Friday 2 May 2014

Far East Hospitality Trust

OCBC on 29 Apr 2014

Far East Hospitality Trust (FEHT) reported 1Q14 DPS of 1.30 S cents, down 5.8%, but came in within our expectations. For the quarter, FEHT saw the average occupancy of its hotel portfolio dip 2.1ppt YoY to 83.4%. Management disclosed that Jan was especially weak, due in part to the general weakness in the upscale and mid-tier hotel segments and also the presence of two holidays in the month. Consequently, RevPAR saw a slight decline of 1.3% to S$159 in 1Q. For the serviced residence portfolio, an increase of 1.2% in RevPAU to S$221 was achieved, thanks to higher occupancy of 87.3% which offset a 2.0% fall in average daily rate. Looking ahead, management continued to caution that the operating landscape remains competitive in the near term. However, with the expected completion of the refurbishment works at several of FEHT’s hotels in 2H14, we believe the room rates and competitive edge of the properties will be enhanced. We maintain HOLD on FEHT with a revised fair value of S$0.90.

1Q14 results within expectations
Far East Hospitality Trust (FEHT) reported its 1Q14 results this morning. NPI of S$27.6m was 6.3% higher YoY, while distributable income came in 4.5% higher at S$23.1m. We note that the better performance was mainly due to the new income stream from Rendezvous Hotel Singapore (RHS), which was acquired on 1 Aug 2013. DPS, on the other hand, was down 5.8% YoY to 1.30 S cents, but this is expected because of the enlarged stapled security base following the issue of new securities to part finance the RHS acquisition. For the quarter, DPU made up 23.4%/22.8% of our/consensus full-year forecast. This is in line with expectations given that 1Q is the seasonally weaker quarter.

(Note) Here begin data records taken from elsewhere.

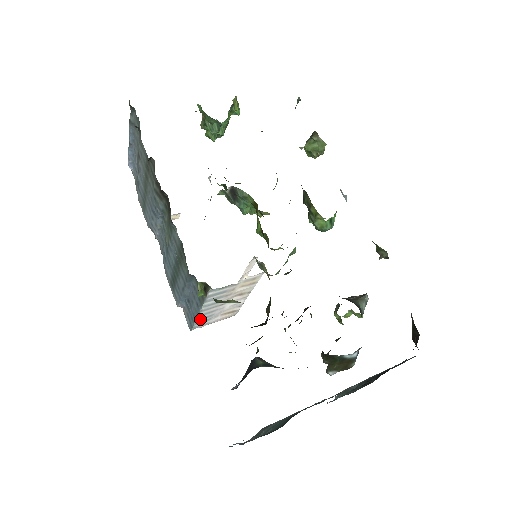
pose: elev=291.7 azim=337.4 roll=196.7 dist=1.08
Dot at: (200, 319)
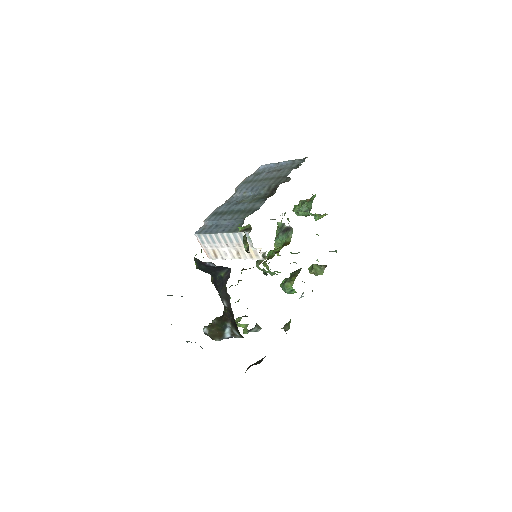
Dot at: (210, 236)
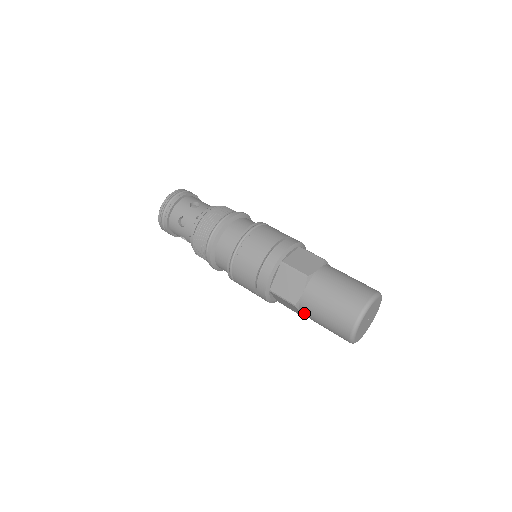
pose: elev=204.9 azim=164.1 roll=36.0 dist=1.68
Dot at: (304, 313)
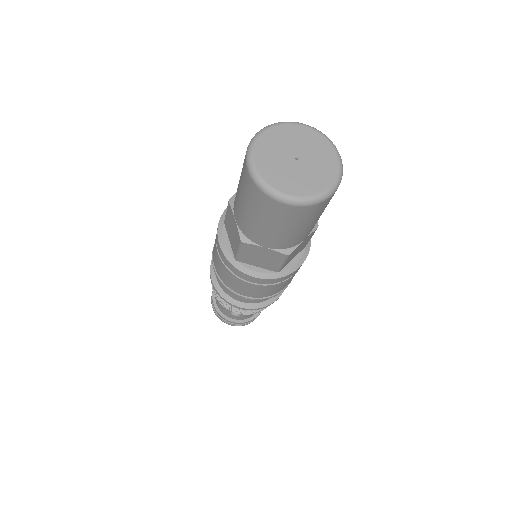
Dot at: (259, 241)
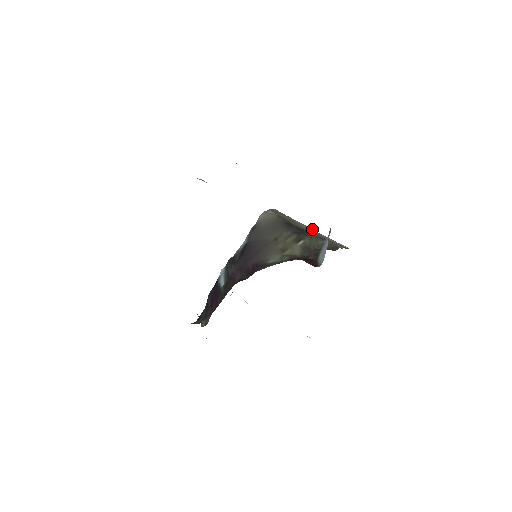
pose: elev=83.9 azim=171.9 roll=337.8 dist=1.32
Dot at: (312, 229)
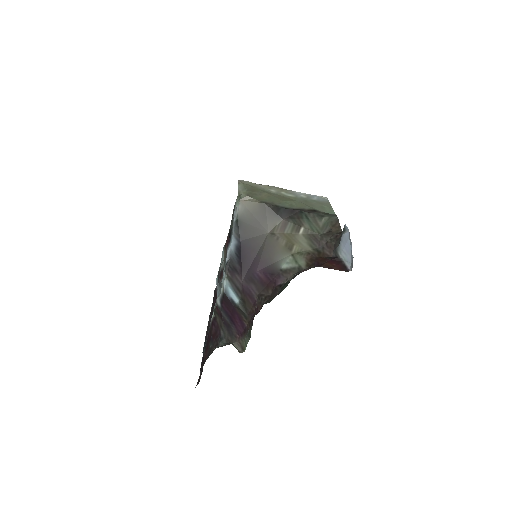
Dot at: (285, 189)
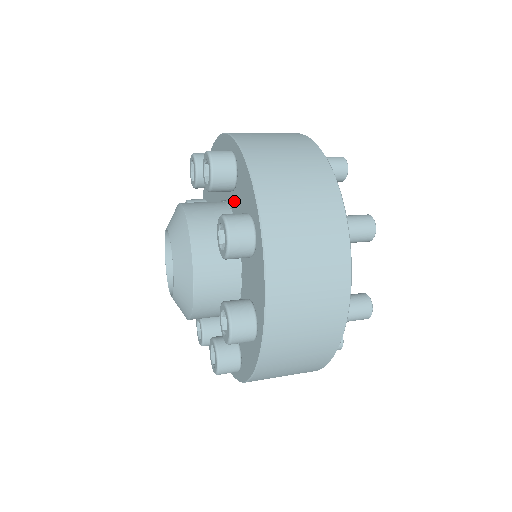
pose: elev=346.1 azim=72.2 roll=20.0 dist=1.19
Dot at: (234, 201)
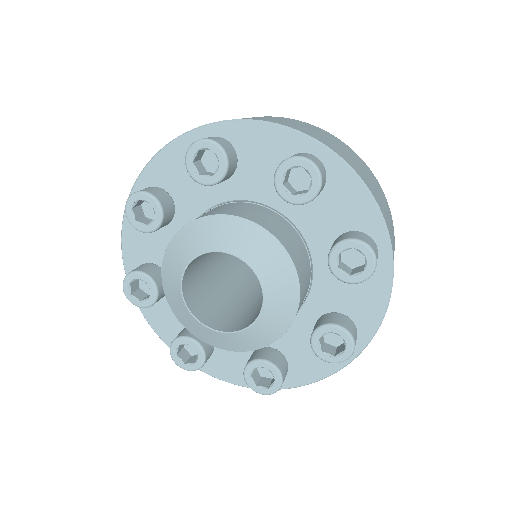
Dot at: (301, 210)
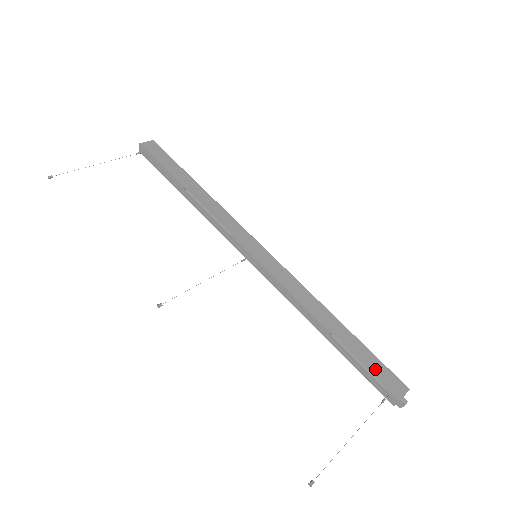
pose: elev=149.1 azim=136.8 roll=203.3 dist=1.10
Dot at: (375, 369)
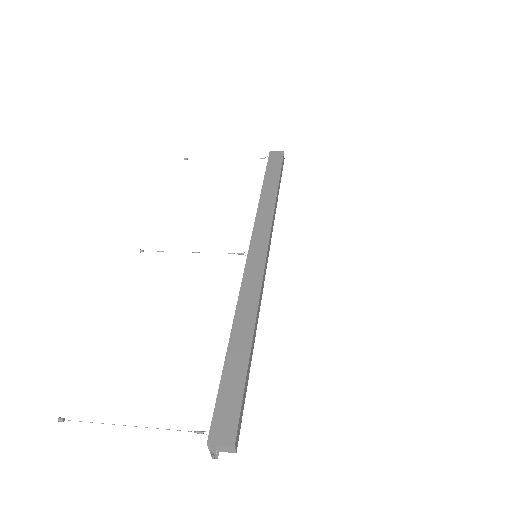
Dot at: (226, 399)
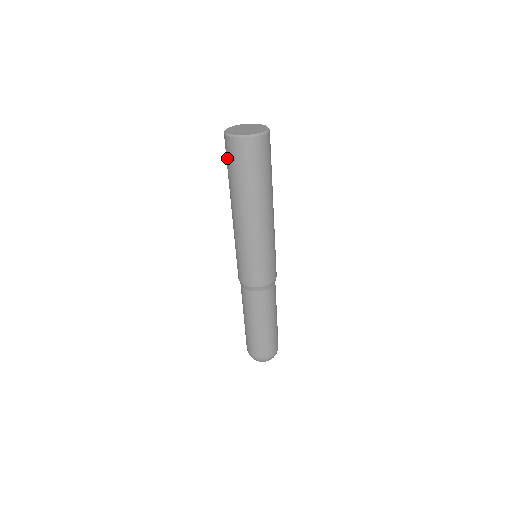
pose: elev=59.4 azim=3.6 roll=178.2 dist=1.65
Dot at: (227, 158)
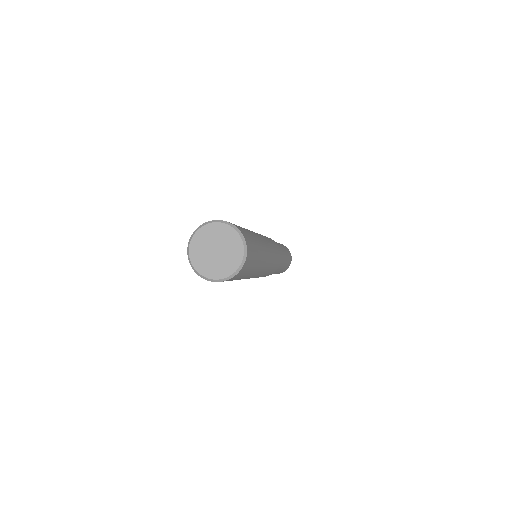
Dot at: occluded
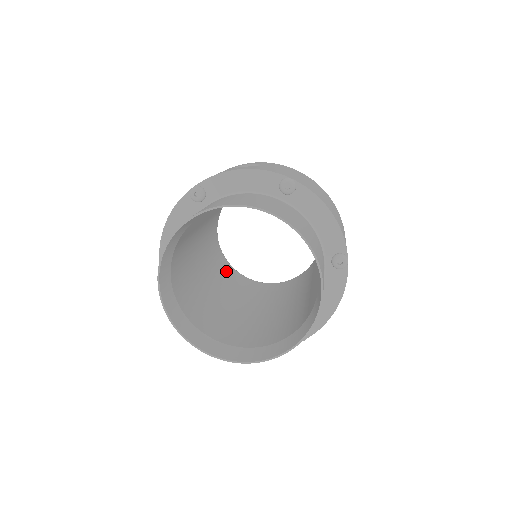
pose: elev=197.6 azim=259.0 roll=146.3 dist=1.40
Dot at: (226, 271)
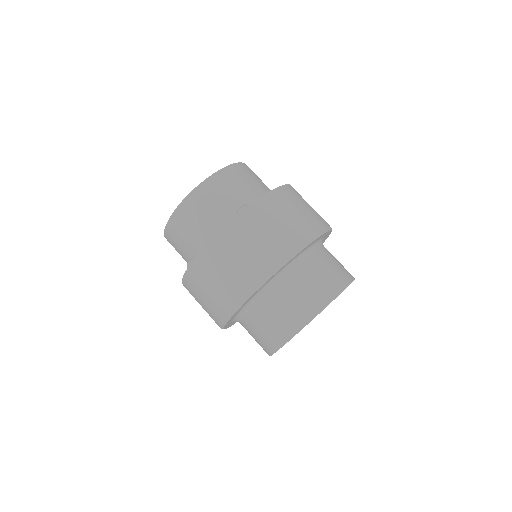
Dot at: occluded
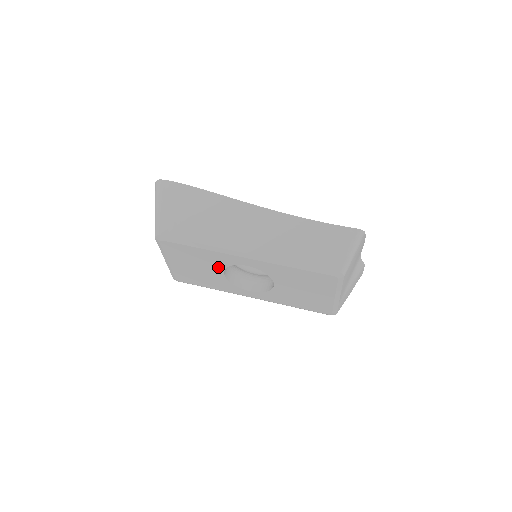
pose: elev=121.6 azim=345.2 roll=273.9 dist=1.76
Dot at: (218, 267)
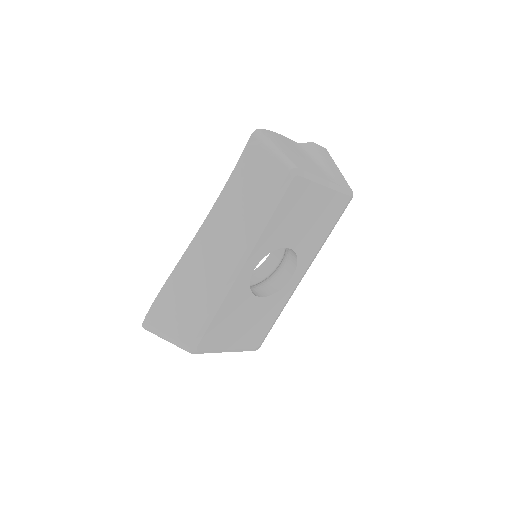
Dot at: (249, 301)
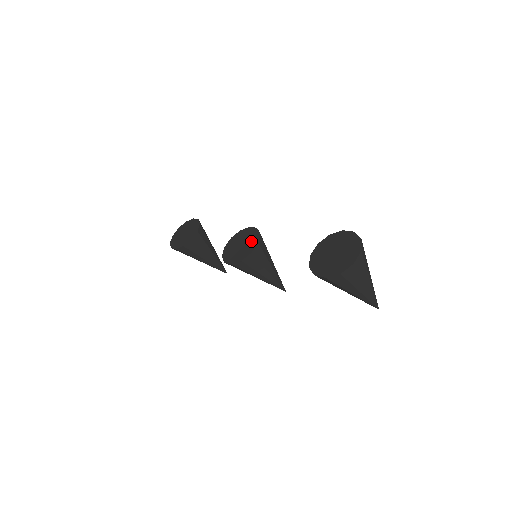
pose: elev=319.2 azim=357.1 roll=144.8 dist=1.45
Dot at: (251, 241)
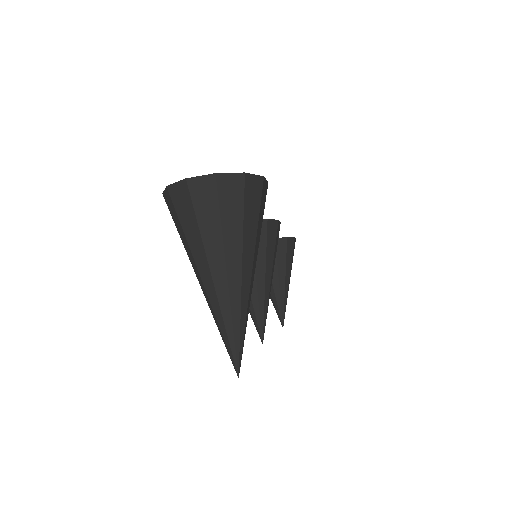
Dot at: occluded
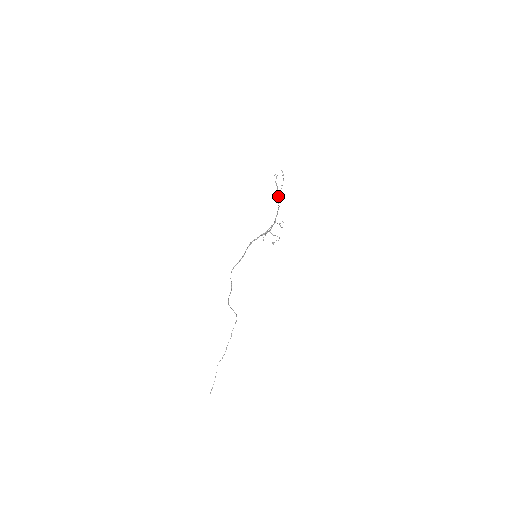
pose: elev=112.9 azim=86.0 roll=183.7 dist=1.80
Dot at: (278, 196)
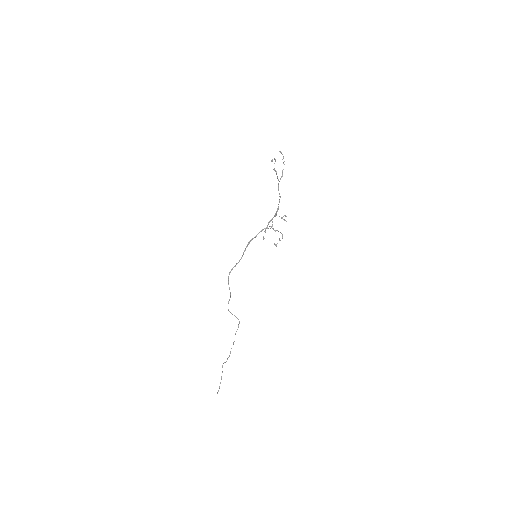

Details on segmental performance
FEHT saw the average occupancy of its hotel portfolio dip 2.1ppt YoY to 83.4% in 1Q14. Management disclosed that Jan was especially weak, due in part to the general weakness in the upscale and mid-tier hotel segments and also the presence of two holidays in the month. However, the Singapore Airshow in Feb has provided a boost to demand, thereby pushing the average daily rate up 1.2%. Consequently, RevPAR saw a slight decline of 1.3% to S$159 in 1Q. For the serviced residence portfolio, an increase of 1.2% in RevPAU to S$221 was achieved, thanks to higher occupancy of 87.3% which offset a 2.0% fall in average daily rate. The star performer was the retail and office space, raking up 23.6% growth in rental revenue (18.7% contribution to gross revenue).

Maintain HOLD; fair value raised
Looking ahead, management continued to caution that the operating landscape remains competitive in the near term due to restraint in business travel budgets and concentration of hotel room supply within the mid-tier and upscale space. The stronger SGD, which cast a pall for travel originating from Malaysia, India and China in 1Q, may also persist. However, with the expected completion of the refurbishment works at several of FEHT’s hotels in 2H14, we believe the room rates and competitive edge of the properties will be enhanced. We now raise our fair value to S$0.90 from S$0.78 after adjusting our assumptions for the results and rolling our valuation to FY14. Maintain HOLD as FEHT appears fairly priced.